Il sindaco di S. Marco d’Alunzio traccia gli obiettivi del mandato - QdS

Il sindaco di S. Marco d’Alunzio traccia gli obiettivi del mandato

redazione

Il sindaco di S. Marco d’Alunzio traccia gli obiettivi del mandato

martedì 07 Dicembre 2021 - 00:40

Filippo Miracula guarda al futuro della comunità e alle strategie per rilanciare il territorio, partendo dalla situazione economica e infrastrutturale. Riflettori puntati anche sul versante culturale

SAN MARCO D’ALUNZIO (ME) – Filippo Miracula, fin dagli anni Ottanta imprenditore del settore tessile e più di recente anche del settore socioassistenziale, già vice sindaco del comune di Frazzanò dal 2003 al 2008 e consigliere provinciale dal 2008 al 2013, è stato eletto sindaco del comune aluntino in occasione delle ultime elezioni amministrative. Un obiettivo che aveva mancato dieci anni fa, ma che oggi intende onorare mettendo in pratica le strategie di cui ha parlato con noi del QdS.

Elementi tratti da un dataset:
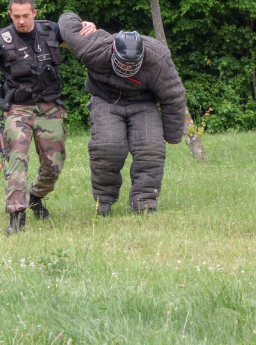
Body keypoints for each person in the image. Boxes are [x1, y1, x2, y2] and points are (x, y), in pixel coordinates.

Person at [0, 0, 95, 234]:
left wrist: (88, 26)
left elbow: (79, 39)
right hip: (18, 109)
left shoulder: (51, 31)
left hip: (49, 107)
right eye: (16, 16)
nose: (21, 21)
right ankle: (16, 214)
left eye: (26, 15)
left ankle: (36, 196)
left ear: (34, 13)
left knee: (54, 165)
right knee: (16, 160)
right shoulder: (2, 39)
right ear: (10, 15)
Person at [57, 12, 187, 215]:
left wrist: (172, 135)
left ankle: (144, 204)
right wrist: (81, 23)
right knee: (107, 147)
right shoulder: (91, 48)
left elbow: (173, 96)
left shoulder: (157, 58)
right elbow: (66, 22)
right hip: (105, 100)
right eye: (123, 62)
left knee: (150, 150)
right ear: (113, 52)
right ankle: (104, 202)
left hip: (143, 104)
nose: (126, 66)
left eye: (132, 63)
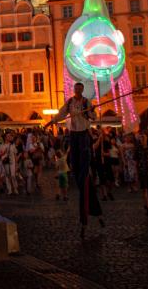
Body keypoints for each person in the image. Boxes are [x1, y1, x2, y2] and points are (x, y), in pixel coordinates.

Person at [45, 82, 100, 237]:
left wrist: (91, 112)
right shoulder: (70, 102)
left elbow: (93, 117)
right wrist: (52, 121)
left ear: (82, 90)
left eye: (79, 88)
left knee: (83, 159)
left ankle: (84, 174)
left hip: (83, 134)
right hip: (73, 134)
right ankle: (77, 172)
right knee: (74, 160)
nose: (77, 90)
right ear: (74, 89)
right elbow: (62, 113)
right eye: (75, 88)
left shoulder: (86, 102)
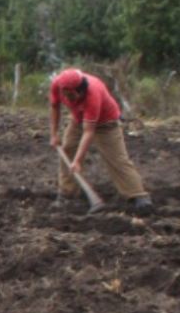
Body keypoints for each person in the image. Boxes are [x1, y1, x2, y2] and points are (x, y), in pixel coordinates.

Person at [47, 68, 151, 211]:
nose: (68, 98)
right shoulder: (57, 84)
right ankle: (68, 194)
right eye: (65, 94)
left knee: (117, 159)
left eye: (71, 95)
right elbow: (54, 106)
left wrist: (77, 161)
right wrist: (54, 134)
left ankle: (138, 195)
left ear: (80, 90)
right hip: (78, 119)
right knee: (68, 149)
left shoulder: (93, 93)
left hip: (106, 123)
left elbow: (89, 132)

[Elenco compiti]:
• 1. Traduci in inglese questa frase dell'articolo sul sindaco: "Un obiettivo che aveva mancato dieci anni fa, ma che oggi intende onorare mettendo in pratica le strategie di cui ha parlato con noi del QdS."
• 2. Riformula come elenco puntato il paragrafo dell'articolo sul sindaco che inizia con "SAN MARCO D’ALUNZIO (ME) – Filippo Miracula", conservandone i fatti principali.
• 3. Riporta fedelmente il tratto dell'articolo sul sindaco che va da "Filippo Miracula guarda" fino a "noi del QdS.".
Le righe provengono da una fonte diversa dall'articolo.

[Soluzioni dei compiti]:
• 1. A goal he had missed ten years ago, but which today he intends to honor by putting into practice the strategies he discussed with us at QdS.

• 2.
- Filippo Miracula è imprenditore del settore tessile dagli anni Ottanta e, più di recente, anche del settore socioassistenziale.
- È stato vice sindaco di Frazzanò dal 2003 al 2008.
- È stato consigliere provinciale dal 2008 al 2013.
- È stato eletto sindaco di San Marco d’Alunzio alle ultime elezioni amministrative.
- Aveva mancato questo obiettivo dieci anni fa.
- Intende attuare le strategie illustrate al QdS.

• 3.
Filippo Miracula guarda al futuro della comunità e alle strategie per rilanciare il territorio, partendo dalla situazione economica e infrastrutturale. Riflettori puntati anche sul versante culturale

SAN MARCO D’ALUNZIO (ME) – Filippo Miracula, fin dagli anni Ottanta imprenditore del settore tessile e più di recente anche del settore socioassistenziale, già vice sindaco del comune di Frazzanò dal 2003 al 2008 e consigliere provinciale dal 2008 al 2013, è stato eletto sindaco del comune aluntino in occasione delle ultime elezioni amministrative. Un obiettivo che aveva mancato dieci anni fa, ma che oggi intende onorare mettendo in pratica le strategie di cui ha parlato con noi del QdS.